At the service they said nice things about me. Reverend Strick. Principal Caden. Mrs. Dewitt. But my father and mother sat through it numbed. Samuel kept squeezing Lindsey’s hand, but she didn’t seem to notice him. She barely blinked. Buckley sat in a small suit borrowed for the occasion from Nate, who had attended a wedding that year. He fidgeted and watched my father. It was Grandma Lynn who did the most important thing that day.
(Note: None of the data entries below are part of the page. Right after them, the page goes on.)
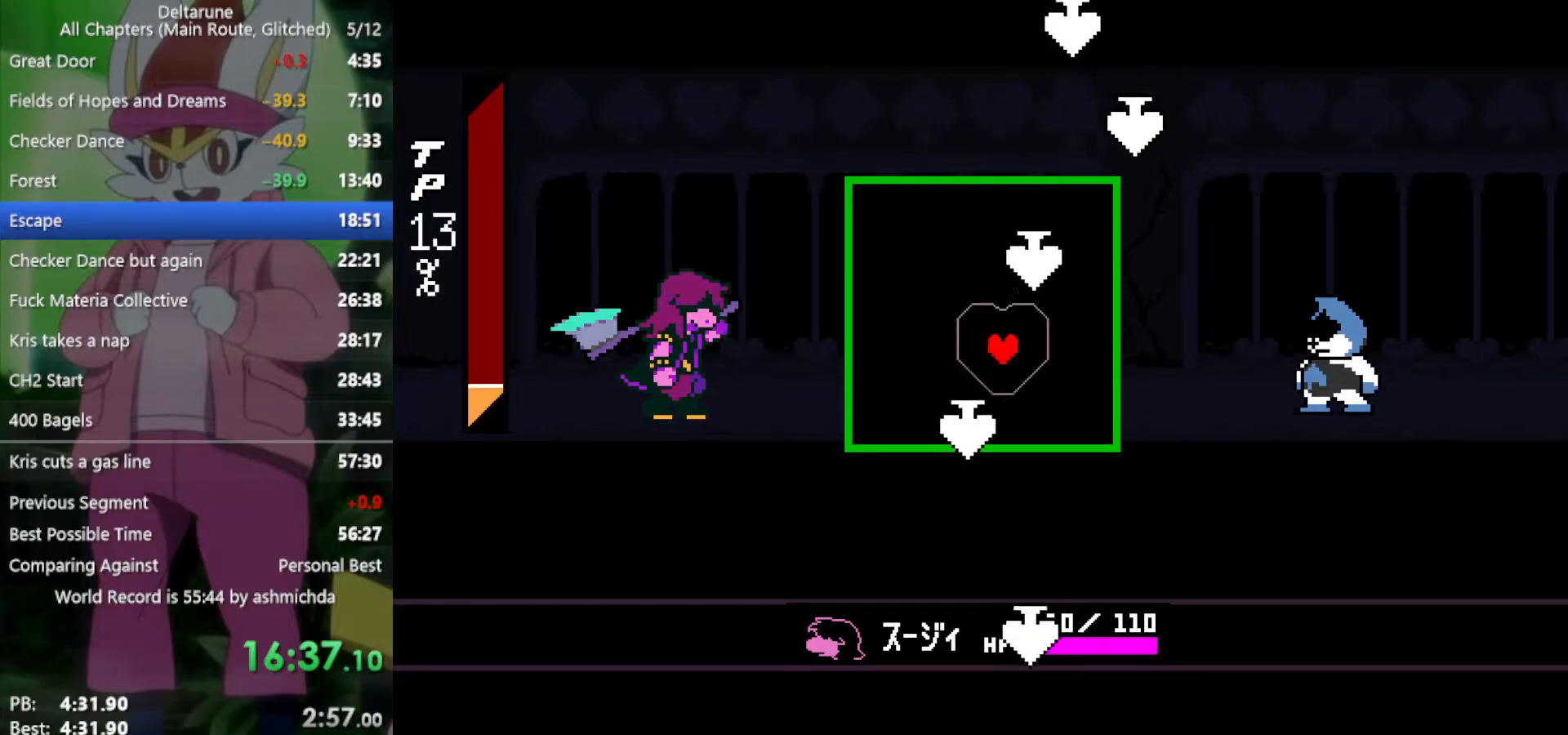
{"keys": ["right"], "events": [[250, "right", "down"], [300, "right", "up"], [400, "right", "down"]]}
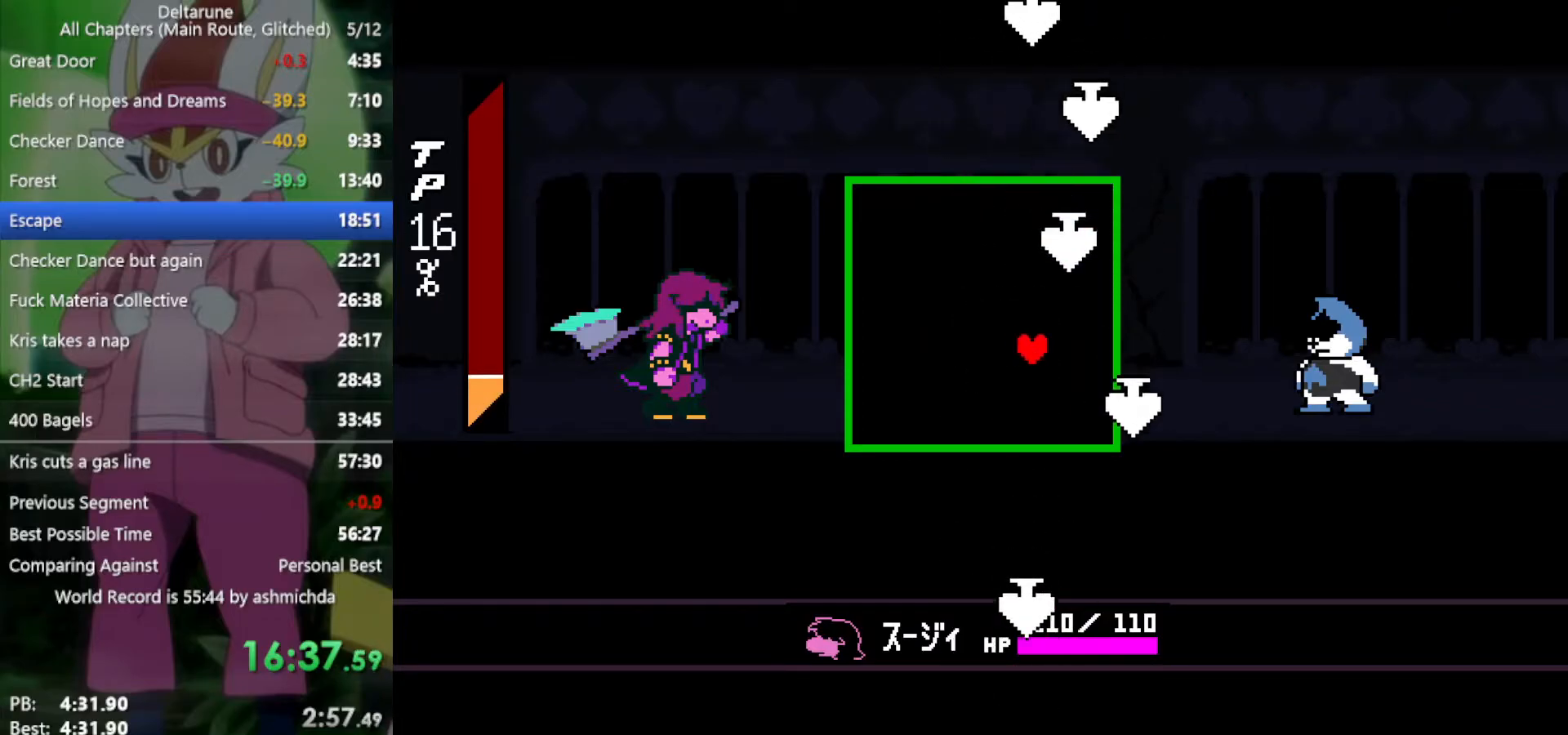
{"keys": [], "events": [[33, "right", "up"], [83, "left", "down"], [167, "left", "up"], [317, "right", "down"], [450, "right", "up"]]}
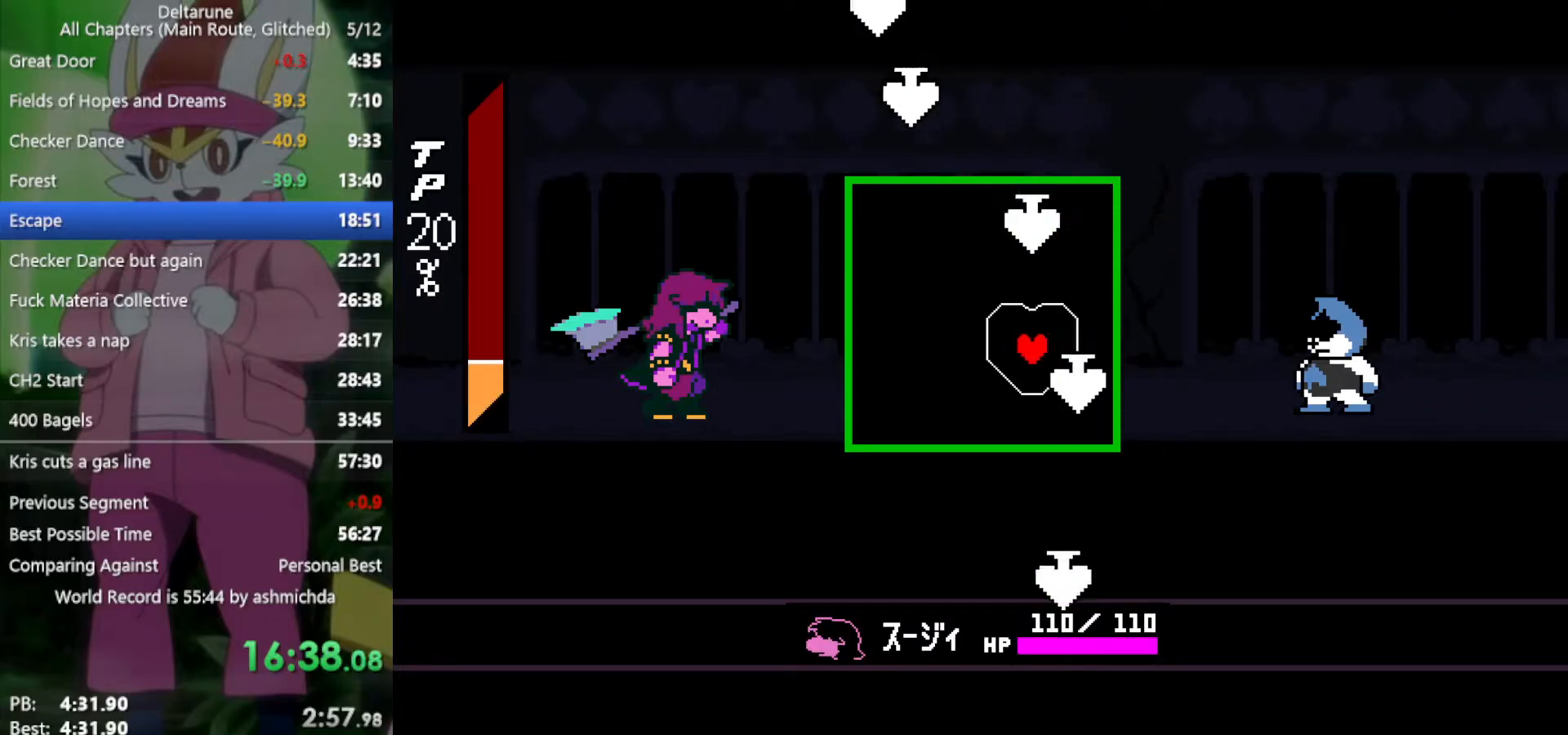
{"keys": [], "events": [[33, "left", "down"], [450, "left", "up"]]}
During the final hymn, as my family stood, she leaned over to Lindsey and whispered, “By the door, that’s him.”
Lindsey looked over.
Standing just behind Len Fenerman, who was now inside the doorway and singing along, stood a man from the neighborhood. He was dressed more casually than anyone else, wearing flannel-lined khaki trousers and a heavy flannel shirt. For a moment Lindsey thought she recognized him. Their eyes locked. Then she passed out.